> _Excerpt_
===============

The Strategies of Rupture in International Law: The Retrenchment of Conservative Politics and the Emancipatory Potential of the Impossible
John D. Haskell
Mississippi College - School of Law; Durham University
July 22, 2011
13:5 German Law Journal 468 (2012)
Mississippi College School of Law Research Paper No. 2013-07
My purpose here is to reconsider the tactical-functional and strategic-ideological character of rupture in the theoretical toolbox of international lawyers, and specifically to situate it within the emergence of what falls under the rubric of political theology. Analyzing the various approaches to rupture in international legal conversation, my thesis is that the terrain of argument is actually far narrower than often imagined, and that the juxtapositions between ‘progressive’ and ‘conservative’ voices may be collapsed within a shared imaginative logic. In fact, what looks progressive, for this very reason, may actually be the most insidious form of conservativism, a closeted restoration anxiety, while what sometimes appears as a dangerous political fanaticism, usually associated with conservative voices, may actually suggest the very conditions of a meaningful emancipatory program for international law. In contrast to the current spectrum of argument, the paper analyzes a variety of ways that 'rupture' is defined and deployed within various legal orientations, and then concludes by drawing upon the ‘New Philosophy’ school to, albeit very tentatively, advance a short proposal for an alternative vision of how rupture might be deployed, what I will call a politics of truth, in law.

===============

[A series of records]
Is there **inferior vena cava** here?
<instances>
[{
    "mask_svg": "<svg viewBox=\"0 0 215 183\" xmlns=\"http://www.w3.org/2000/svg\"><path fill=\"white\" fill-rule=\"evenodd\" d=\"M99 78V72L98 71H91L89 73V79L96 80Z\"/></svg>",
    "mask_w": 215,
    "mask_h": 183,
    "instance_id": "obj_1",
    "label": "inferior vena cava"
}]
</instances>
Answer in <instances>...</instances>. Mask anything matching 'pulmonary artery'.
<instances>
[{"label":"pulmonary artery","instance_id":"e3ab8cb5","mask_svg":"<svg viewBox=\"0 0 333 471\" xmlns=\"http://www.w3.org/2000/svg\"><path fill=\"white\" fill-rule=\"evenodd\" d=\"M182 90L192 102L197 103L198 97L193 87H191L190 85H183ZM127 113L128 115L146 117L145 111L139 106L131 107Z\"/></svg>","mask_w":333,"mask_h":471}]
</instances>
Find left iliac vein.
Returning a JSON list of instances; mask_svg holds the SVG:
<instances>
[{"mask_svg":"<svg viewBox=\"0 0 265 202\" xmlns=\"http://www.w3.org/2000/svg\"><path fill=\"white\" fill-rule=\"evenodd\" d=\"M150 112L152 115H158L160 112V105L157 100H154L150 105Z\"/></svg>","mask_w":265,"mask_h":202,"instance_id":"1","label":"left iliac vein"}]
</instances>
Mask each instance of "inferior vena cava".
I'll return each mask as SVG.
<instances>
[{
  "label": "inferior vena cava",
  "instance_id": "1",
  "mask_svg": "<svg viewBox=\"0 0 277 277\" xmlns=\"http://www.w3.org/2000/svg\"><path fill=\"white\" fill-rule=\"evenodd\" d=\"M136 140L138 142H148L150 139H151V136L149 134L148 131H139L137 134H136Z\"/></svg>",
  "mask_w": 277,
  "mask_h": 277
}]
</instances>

===============

> _Given request 1_
Transcribe the passage of the abstract that begins with the words containing "The Strategies of" and ends with "Journal 468 (2012)".
> _Given request 2_
Set out every line of the entries as a Markdown table with the columns Row and Line, numbering the rows and leaving out any blank lines.
The abstract and the entries have nothing to do with each other.

> _Expected answer 1_
The Strategies of Rupture in International Law: The Retrenchment of Conservative Politics and the Emancipatory Potential of the Impossible
John D. Haskell
Mississippi College - School of Law; Durham University
July 22, 2011
13:5 German Law Journal 468 (2012)

> _Expected answer 2_
| Row | Line |
|---|---|
| 1 | Is there **inferior vena cava** here? |
| 2 | <instances> |
| 3 | [{ |
| 4 |     "mask_svg": "<svg viewBox=\"0 0 215 183\" xmlns=\"http://www.w3.org/2000/svg\"><path fill=\"white\" fill-rule=\"evenodd\" d=\"M99 78V72L98 71H91L89 73V79L96 80Z\"/></svg>", |
| 5 |     "mask_w": 215, |
| 6 |     "mask_h": 183, |
| 7 |     "instance_id": "obj_1", |
| 8 |     "label": "inferior vena cava" |
| 9 | }] |
| 10 | </instances> |
| 11 | Answer in <instances>...</instances>. Mask anything matching 'pulmonary artery'. |
| 12 | <instances> |
| 13 | [{"label":"pulmonary artery","instance_id":"e3ab8cb5","mask_svg":"<svg viewBox=\"0 0 333 471\" xmlns=\"http://www.w3.org/2000/svg\"><path fill=\"white\" fill-rule=\"evenodd\" d=\"M182 90L192 102L197 103L198 97L193 87H191L190 85H183ZM127 113L128 115L146 117L145 111L139 106L131 107Z\"/></svg>","mask_w":333,"mask_h":471}] |
| 14 | </instances> |
| 15 | Find left iliac vein. |
| 16 | Returning a JSON list of instances; mask_svg holds the SVG: |
| 17 | <instances> |
| 18 | [{"mask_svg":"<svg viewBox=\"0 0 265 202\" xmlns=\"http://www.w3.org/2000/svg\"><path fill=\"white\" fill-rule=\"evenodd\" d=\"M150 112L152 115H158L160 112V105L157 100H154L150 105Z\"/></svg>","mask_w":265,"mask_h":202,"instance_id":"1","label":"left iliac vein"}] |
| 19 | </instances> |
| 20 | Mask each instance of "inferior vena cava". |
| 21 | I'll return each mask as SVG. |
| 22 | <instances> |
| 23 | [{ |
| 24 |   "label": "inferior vena cava", |
| 25 |   "instance_id": "1", |
| 26 |   "mask_svg": "<svg viewBox=\"0 0 277 277\" xmlns=\"http://www.w3.org/2000/svg\"><path fill=\"white\" fill-rule=\"evenodd\" d=\"M136 140L138 142H148L150 139H151V136L149 134L148 131H139L137 134H136Z\"/></svg>", |
| 27 |   "mask_w": 277, |
| 28 |   "mask_h": 277 |
| 29 | }] |
| 30 | </instances> |